_Assigned task_
Each record that follows must be given again without alteration.
(Beginning of Exercise inputs)
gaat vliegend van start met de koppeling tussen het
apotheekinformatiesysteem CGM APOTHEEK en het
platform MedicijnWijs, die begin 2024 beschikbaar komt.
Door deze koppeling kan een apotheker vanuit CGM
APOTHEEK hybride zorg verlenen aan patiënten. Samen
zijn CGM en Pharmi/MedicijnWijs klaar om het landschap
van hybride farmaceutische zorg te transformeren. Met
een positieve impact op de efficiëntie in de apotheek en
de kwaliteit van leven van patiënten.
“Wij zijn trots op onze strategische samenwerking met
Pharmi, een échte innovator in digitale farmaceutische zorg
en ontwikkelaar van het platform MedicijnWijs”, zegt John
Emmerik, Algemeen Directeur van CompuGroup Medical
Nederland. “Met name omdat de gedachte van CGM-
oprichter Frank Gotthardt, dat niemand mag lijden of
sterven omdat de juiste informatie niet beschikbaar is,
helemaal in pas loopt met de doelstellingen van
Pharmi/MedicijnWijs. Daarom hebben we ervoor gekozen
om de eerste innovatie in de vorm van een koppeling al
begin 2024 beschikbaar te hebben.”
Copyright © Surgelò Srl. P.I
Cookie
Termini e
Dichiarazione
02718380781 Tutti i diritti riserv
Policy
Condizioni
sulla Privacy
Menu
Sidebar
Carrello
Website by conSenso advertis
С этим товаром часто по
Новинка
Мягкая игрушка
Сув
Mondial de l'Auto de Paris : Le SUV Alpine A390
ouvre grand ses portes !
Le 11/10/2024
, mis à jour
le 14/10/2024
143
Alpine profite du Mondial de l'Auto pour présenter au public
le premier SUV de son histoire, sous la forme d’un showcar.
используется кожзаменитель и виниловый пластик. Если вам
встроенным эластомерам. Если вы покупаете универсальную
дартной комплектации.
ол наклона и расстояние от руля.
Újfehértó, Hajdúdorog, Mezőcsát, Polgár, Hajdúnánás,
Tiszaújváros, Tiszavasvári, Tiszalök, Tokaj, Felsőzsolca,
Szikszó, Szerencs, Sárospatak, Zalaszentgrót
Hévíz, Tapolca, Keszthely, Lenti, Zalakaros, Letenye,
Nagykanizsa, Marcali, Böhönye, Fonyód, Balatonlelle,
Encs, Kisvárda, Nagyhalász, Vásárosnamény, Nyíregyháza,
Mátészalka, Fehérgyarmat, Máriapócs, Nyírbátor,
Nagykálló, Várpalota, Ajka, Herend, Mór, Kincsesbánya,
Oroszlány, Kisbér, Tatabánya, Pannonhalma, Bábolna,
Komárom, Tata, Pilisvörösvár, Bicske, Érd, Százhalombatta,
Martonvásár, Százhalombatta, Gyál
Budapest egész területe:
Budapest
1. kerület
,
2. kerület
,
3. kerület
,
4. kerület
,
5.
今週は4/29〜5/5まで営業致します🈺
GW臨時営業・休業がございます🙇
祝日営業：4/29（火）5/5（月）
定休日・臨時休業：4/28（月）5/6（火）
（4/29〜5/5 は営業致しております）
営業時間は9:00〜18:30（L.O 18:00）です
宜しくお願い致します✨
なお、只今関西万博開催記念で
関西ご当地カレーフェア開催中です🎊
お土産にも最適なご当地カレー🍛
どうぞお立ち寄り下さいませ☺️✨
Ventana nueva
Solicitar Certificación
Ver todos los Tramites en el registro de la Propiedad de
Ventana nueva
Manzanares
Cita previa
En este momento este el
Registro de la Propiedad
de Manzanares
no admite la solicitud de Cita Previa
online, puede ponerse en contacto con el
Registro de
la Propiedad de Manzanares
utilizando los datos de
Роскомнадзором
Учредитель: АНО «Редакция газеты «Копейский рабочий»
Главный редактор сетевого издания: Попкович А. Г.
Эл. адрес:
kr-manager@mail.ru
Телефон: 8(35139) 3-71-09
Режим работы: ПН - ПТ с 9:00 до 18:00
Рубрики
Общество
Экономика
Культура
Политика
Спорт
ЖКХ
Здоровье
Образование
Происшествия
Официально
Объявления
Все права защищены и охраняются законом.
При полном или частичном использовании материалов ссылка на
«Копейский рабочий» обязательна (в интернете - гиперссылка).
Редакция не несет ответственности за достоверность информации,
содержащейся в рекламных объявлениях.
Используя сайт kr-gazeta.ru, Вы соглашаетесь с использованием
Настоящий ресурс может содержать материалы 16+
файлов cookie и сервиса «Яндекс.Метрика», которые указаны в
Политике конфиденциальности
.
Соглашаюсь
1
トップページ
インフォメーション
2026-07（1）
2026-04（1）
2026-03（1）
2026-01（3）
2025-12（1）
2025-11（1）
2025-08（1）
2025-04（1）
(End of Exercise inputs)
_Exercise solution_
gaat vliegend van start met de koppeling tussen het
apotheekinformatiesysteem CGM APOTHEEK en het
platform MedicijnWijs, die begin 2024 beschikbaar komt.
Door deze koppeling kan een apotheker vanuit CGM
APOTHEEK hybride zorg verlenen aan patiënten. Samen
zijn CGM en Pharmi/MedicijnWijs klaar om het landschap
van hybride farmaceutische zorg te transformeren. Met
een positieve impact op de efficiëntie in de apotheek en
de kwaliteit van leven van patiënten.
“Wij zijn trots op onze strategische samenwerking met
Pharmi, een échte innovator in digitale farmaceutische zorg
en ontwikkelaar van het platform MedicijnWijs”, zegt John
Emmerik, Algemeen Directeur van CompuGroup Medical
Nederland. “Met name omdat de gedachte van CGM-
oprichter Frank Gotthardt, dat niemand mag lijden of
sterven omdat de juiste informatie niet beschikbaar is,
helemaal in pas loopt met de doelstellingen van
Pharmi/MedicijnWijs. Daarom hebben we ervoor gekozen
om de eerste innovatie in de vorm van een koppeling al
begin 2024 beschikbaar te hebben.”
Copyright © Surgelò Srl. P.I
Cookie
Termini e
Dichiarazione
02718380781 Tutti i diritti riserv
Policy
Condizioni
sulla Privacy
Menu
Sidebar
Carrello
Website by conSenso advertis
С этим товаром часто по
Новинка
Мягкая игрушка
Сув
Mondial de l'Auto de Paris : Le SUV Alpine A390
ouvre grand ses portes !
Le 11/10/2024
, mis à jour
le 14/10/2024
143
Alpine profite du Mondial de l'Auto pour présenter au public
le premier SUV de son histoire, sous la forme d’un showcar.
используется кожзаменитель и виниловый пластик. Если вам
встроенным эластомерам. Если вы покупаете универсальную
дартной комплектации.
ол наклона и расстояние от руля.
Újfehértó, Hajdúdorog, Mezőcsát, Polgár, Hajdúnánás,
Tiszaújváros, Tiszavasvári, Tiszalök, Tokaj, Felsőzsolca,
Szikszó, Szerencs, Sárospatak, Zalaszentgrót
Hévíz, Tapolca, Keszthely, Lenti, Zalakaros, Letenye,
Nagykanizsa, Marcali, Böhönye, Fonyód, Balatonlelle,
Encs, Kisvárda, Nagyhalász, Vásárosnamény, Nyíregyháza,
Mátészalka, Fehérgyarmat, Máriapócs, Nyírbátor,
Nagykálló, Várpalota, Ajka, Herend, Mór, Kincsesbánya,
Oroszlány, Kisbér, Tatabánya, Pannonhalma, Bábolna,
Komárom, Tata, Pilisvörösvár, Bicske, Érd, Százhalombatta,
Martonvásár, Százhalombatta, Gyál
Budapest egész területe:
Budapest
1. kerület
,
2. kerület
,
3. kerület
,
4. kerület
,
5.
今週は4/29〜5/5まで営業致します🈺
GW臨時営業・休業がございます🙇
祝日営業：4/29（火）5/5（月）
定休日・臨時休業：4/28（月）5/6（火）
（4/29〜5/5 は営業致しております）
営業時間は9:00〜18:30（L.O 18:00）です
宜しくお願い致します✨
なお、只今関西万博開催記念で
関西ご当地カレーフェア開催中です🎊
お土産にも最適なご当地カレー🍛
どうぞお立ち寄り下さいませ☺️✨
Ventana nueva
Solicitar Certificación
Ver todos los Tramites en el registro de la Propiedad de
Ventana nueva
Manzanares
Cita previa
En este momento este el
Registro de la Propiedad
de Manzanares
no admite la solicitud de Cita Previa
online, puede ponerse en contacto con el
Registro de
la Propiedad de Manzanares
utilizando los datos de
Роскомнадзором
Учредитель: АНО «Редакция газеты «Копейский рабочий»
Главный редактор сетевого издания: Попкович А. Г.
Эл. адрес:
kr-manager@mail.ru
Телефон: 8(35139) 3-71-09
Режим работы: ПН - ПТ с 9:00 до 18:00
Рубрики
Общество
Экономика
Культура
Политика
Спорт
ЖКХ
Здоровье
Образование
Происшествия
Официально
Объявления
Все права защищены и охраняются законом.
При полном или частичном использовании материалов ссылка на
«Копейский рабочий» обязательна (в интернете - гиперссылка).
Редакция не несет ответственности за достоверность информации,
содержащейся в рекламных объявлениях.
Используя сайт kr-gazeta.ru, Вы соглашаетесь с использованием
Настоящий ресурс может содержать материалы 16+
файлов cookie и сервиса «Яндекс.Метрика», которые указаны в
Политике конфиденциальности
.
Соглашаюсь
1
トップページ
インフォメーション
2026-07（1）
2026-04（1）
2026-03（1）
2026-01（3）
2025-12（1）
2025-11（1）
2025-08（1）
2025-04（1）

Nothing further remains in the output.